» Supplied passage:
Justin Hurwitz's score turns your brain into a flapper, shimmying reflexively with the whirling dervish onscreen. The scenes look lush; you could reach out and run the depravity through your fingers like velvet.

From a modern vantage, Chazelle tries to talk about race and sexuality through the film, mostly through Lady Fay Zhu (Lil Jun Li), a character who’s basically Anna May Wong with a tincture of Marlene Dietrich thrown in, and Sidney Palmer (Jovan Adepo), a jazz trumpeter who finds renown starring in big band pics marketed toward Black audiences. I said he tries — Lady Fay is a hoot but disappears for most of the show, and Sidney's story feels grafted onto the film in post. And a harrowing scene tackling the very real history of blackface in cinema perhaps overestimates the need for a white director to hold such an image on the screen, in tight closeup, for an excruciating extended take.

To hit on the Tarantino piñata just once more: Chazelle structures “Babylon” in a way that recalls the elder director’s best impulses, and characters like Nellie and Manny pop in and out of tonally varied scenarios that span the Hollywood universe. A mock anthology, if you will. At its most “Pulp Fiction,” Tobey Maguire (also a producer) makes the most shocking cameo of the year in a sequence more hellish and (almost) more hilarious than anything that comes before it.

Margot Robbie is our 21st-century 'it' girl.

Margot Robbie plays Nellie LaRoy in "Babylon."
Margot Robbie plays Nellie LaRoy in "Babylon."

Every Hollywood story needs a “discovery” moment. Nellie is drafted from among the hoi polloi of a hillside bacchanal as a warm body to replace an ingénue fallen to the night’s depravity. Then, she takes to a bartop and dances so intoxicatingly, tears up so easily, that her stardom cannot be denied.

We've seen Robbie in this mode; Nellie is like if Harley Quinn did a reverse “Take On Me.” But Robbie’s cartoonish brass becomes blood and bone in "Babylon," as she digs into her character’s desperation and delusion. There’s a touch of the clown still around. A scene involving a rattlesnake is one of the year’s funniest.

One benefit to cinema constantly cannibalizing itself by making movies about movies, however: You sometimes get to see the art spill into reality. Robbie’s a marquee name, of course, but “Babylon” is the kind of muscle-stretcher that actors can only hope for, a geometric proof of their ability to be, well, a movie star.

That said, Robbie’s hair in this movie is inexplicable and I have not stopped thinking about it for days.

» Task instructions:
[1] Transcribe the portion of the review of Babylon that opens with the words containing "To hit on the" and closes with "comes before it.".
[2] In one to three sentences, explain why the review of Babylon says Chazelle only "tries" to talk about race and sexuality through Lady Fay Zhu and Sidney Palmer.
[3] List every actor the review of Babylon names as appearing in the film.

» Given data:
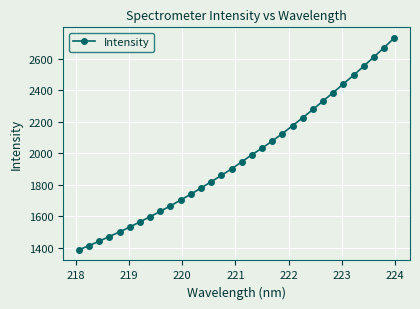

What is the minimum value shown in the chart?

1385.4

» Answers by item:
[1]
To hit on the Tarantino piñata just once more: Chazelle structures “Babylon” in a way that recalls the elder director’s best impulses, and characters like Nellie and Manny pop in and out of tonally varied scenarios that span the Hollywood universe. A mock anthology, if you will. At its most “Pulp Fiction,” Tobey Maguire (also a producer) makes the most shocking cameo of the year in a sequence more hellish and (almost) more hilarious than anything that comes before it.

[2] Lady Fay is a hoot but disappears for most of the show, and Sidney's story feels grafted onto the film in post.

[3]
Lil Jun Li
Jovan Adepo
Tobey Maguire
Margot Robbie